Still not down yet, we have a list of words that is responsible to generate the text string.

In [20]:
word = cell.words[0]
word.get_attribute_names()

{'bbox',
 <WordType.block>,
 <WordType.characters>,
 <Relationships.reading_order>,
 <WordType.tag>,
 <WordType.text_line>,
 <WordType.token_class>,
 <WordType.token_tag>}

The reading order determines the string position. OCR engines generally provide a some heuristics to infer a reading order. This library, however, follows the apporach to disentangle every processing step.

In [21]:
word.characters, word.reading_order, word.token_class

('Gesamtvergütung', 1, None)

The `Page` object is read-only and even though you can change the value it will not be persited.

In [22]:
word.token_class = "ORG"

In [23]:
word #  __repr__ of the base object does carry <WordType.token_class> information.  

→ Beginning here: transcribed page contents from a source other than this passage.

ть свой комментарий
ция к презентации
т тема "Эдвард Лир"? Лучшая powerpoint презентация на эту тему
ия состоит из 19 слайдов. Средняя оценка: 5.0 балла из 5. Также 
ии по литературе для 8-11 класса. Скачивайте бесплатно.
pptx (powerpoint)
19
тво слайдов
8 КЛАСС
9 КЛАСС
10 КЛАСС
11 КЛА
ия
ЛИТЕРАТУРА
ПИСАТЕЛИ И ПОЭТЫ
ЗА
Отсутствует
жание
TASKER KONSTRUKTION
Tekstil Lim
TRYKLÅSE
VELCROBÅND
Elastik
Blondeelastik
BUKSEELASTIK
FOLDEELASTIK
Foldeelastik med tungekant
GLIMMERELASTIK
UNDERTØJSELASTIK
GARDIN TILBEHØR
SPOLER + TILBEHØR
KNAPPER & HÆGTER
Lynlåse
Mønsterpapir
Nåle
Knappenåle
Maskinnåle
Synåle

Word(active=True, _annotation_id='f35f5c53-8af3-3ed9-971a-4cd65c0a37ce', category_name=<LayoutType.word>, _category_name=<LayoutType.word>, category_id='1', score=0.91, sub_categories={<WordType.characters>: ContainerAnnotation(active=True, _annotation_id='fa28e8c0-5883-392f-b23b-92adb8537b8a', category_name=<WordType.characters>, _category_name=<WordType.characters>, category_id='None', score=0.91, sub_categories={}, relationships={}, value='Gesamtvergütung'), <WordType.block>: CategoryAnnotation(active=True, _annotation_id='8a40178f-1dff-3a02-81be-2b5f5b6d6250', category_name=<WordType.block>, _category_name=<WordType.block>, category_id='47', score=None, sub_categories={}, relationships={}), <WordType.text_line>: CategoryAnnotation(active=True, _annotation_id='34bd3cdf-0048-3647-af75-b43532688418', category_name=<WordType.text_line>, _category_name=<WordType.text_line>, category_id='1', score=None, sub_categories={}, relationships={}), <Relationships.reading_order>: CategoryAnnotati

You can save your result in a big `.json` file. The default `save` configuration will store the image as b64 string, so be aware: The `.json` file with that image has a size of 6,2 MB!

In [24]:
page.save()

Having saved the results you can easily parse the file into the `Page` format.

In [25]:
path = Path(dd.get_package_path()) / "notebooks/pics/samples/sample_2/sample_2.json"

df = dd.SerializerJsonlines.load(path)
page = dd.Page.from_dict(**next(iter(df)))